What is being asked> Filter these entries down to the lines that hold the word "selecionado", and show each of them.

Stored data entries
****

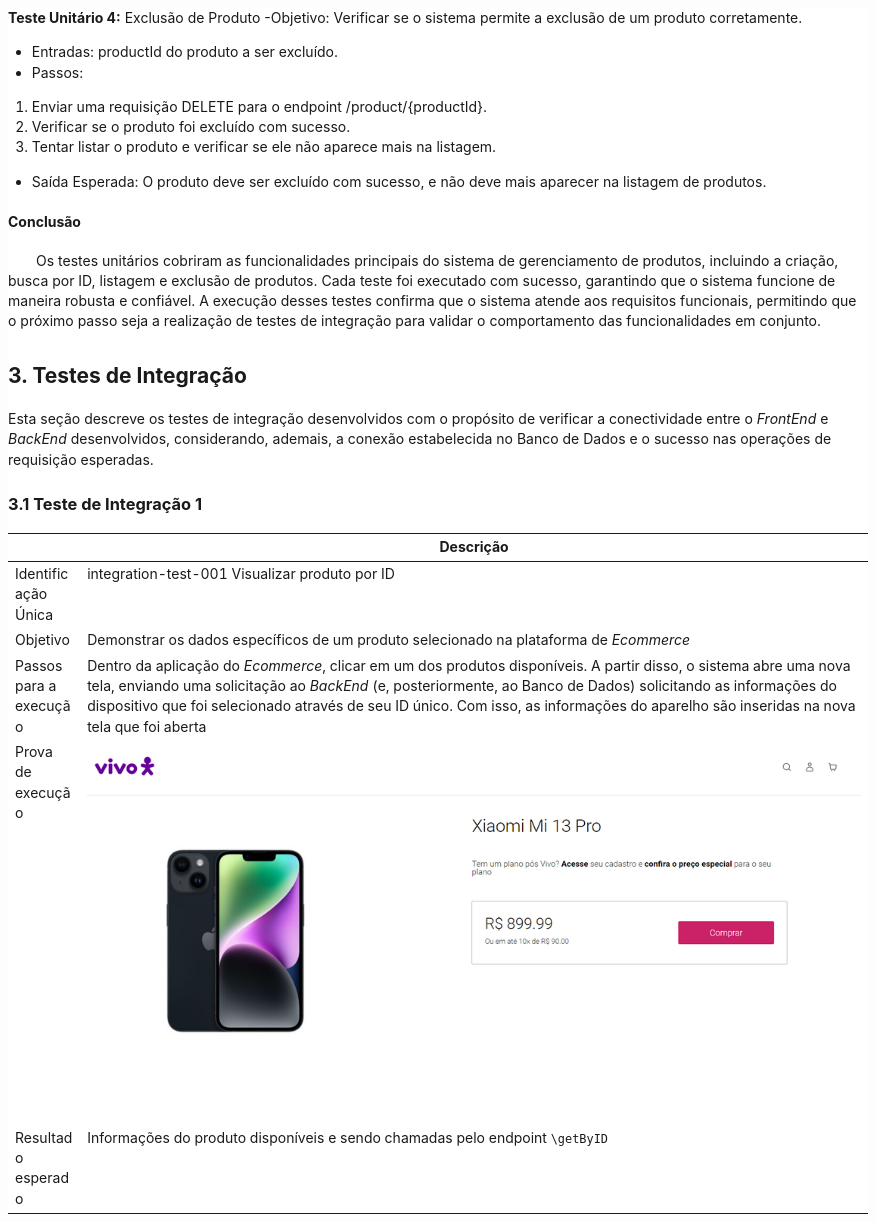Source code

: **Teste Unitário 4:** Exclusão de Produto
-Objetivo: Verificar se o sistema permite a exclusão de um produto corretamente.
- Entradas: productId do produto a ser excluído.
- Passos:
1. Enviar uma requisição DELETE para o endpoint /product/{productId}.
2. Verificar se o produto foi excluído com sucesso.
3. Tentar listar o produto e verificar se ele não aparece mais na listagem.
- Saída Esperada: O produto deve ser excluído com sucesso, e não deve mais aparecer na listagem de produtos.
#### Conclusão
&emsp;&emsp;Os testes unitários cobriram as funcionalidades principais do sistema de gerenciamento de produtos, incluindo a criação, busca por ID, listagem e exclusão de produtos. Cada teste foi executado com sucesso, garantindo que o sistema funcione de maneira robusta e confiável. A execução desses testes confirma que o sistema atende aos requisitos funcionais, permitindo que o próximo passo seja a realização de testes de integração para validar o comportamento das funcionalidades em conjunto.


## 3. Testes de Integração

Esta seção descreve os testes de integração desenvolvidos com o propósito de verificar a conectividade entre o _FrontEnd_ e _BackEnd_ desenvolvidos, considerando, ademais, a conexão estabelecida no Banco de Dados e o sucesso nas operações de requisição esperadas. 

### 3.1 Teste de Integração 1

|  | Descrição |
| --- | --- |
| Identificação Única | integration-test-001 Visualizar produto por ID |
| Objetivo | Demonstrar os dados específicos de um produto selecionado na plataforma de _Ecommerce_|
| Passos para a execução | Dentro da aplicação do _Ecommerce_, clicar em um dos produtos disponíveis. A partir disso, o sistema abre uma nova tela, enviando uma solicitação ao _BackEnd_ (e, posteriormente, ao Banco de Dados) solicitando as informações do dispositivo que foi selecionado através de seu ID único. Com isso, as informações do aparelho são inseridas na nova tela que foi aberta|
| Prova de execução | <img src="assets/testeDeIntegracao1.png" alt="Imagem do aparelho selecionado" /> |
| Resultado esperado | Informações do produto disponíveis e sendo chamadas pelo endpoint `\getByID` |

****

Response to the exercise>
| Objetivo | Demonstrar os dados específicos de um produto selecionado na plataforma de _Ecommerce_|
| Passos para a execução | Dentro da aplicação do _Ecommerce_, clicar em um dos produtos disponíveis. A partir disso, o sistema abre uma nova tela, enviando uma solicitação ao _BackEnd_ (e, posteriormente, ao Banco de Dados) solicitando as informações do dispositivo que foi selecionado através de seu ID único. Com isso, as informações do aparelho são inseridas na nova tela que foi aberta|
| Prova de execução | <img src="assets/testeDeIntegracao1.png" alt="Imagem do aparelho selecionado" /> |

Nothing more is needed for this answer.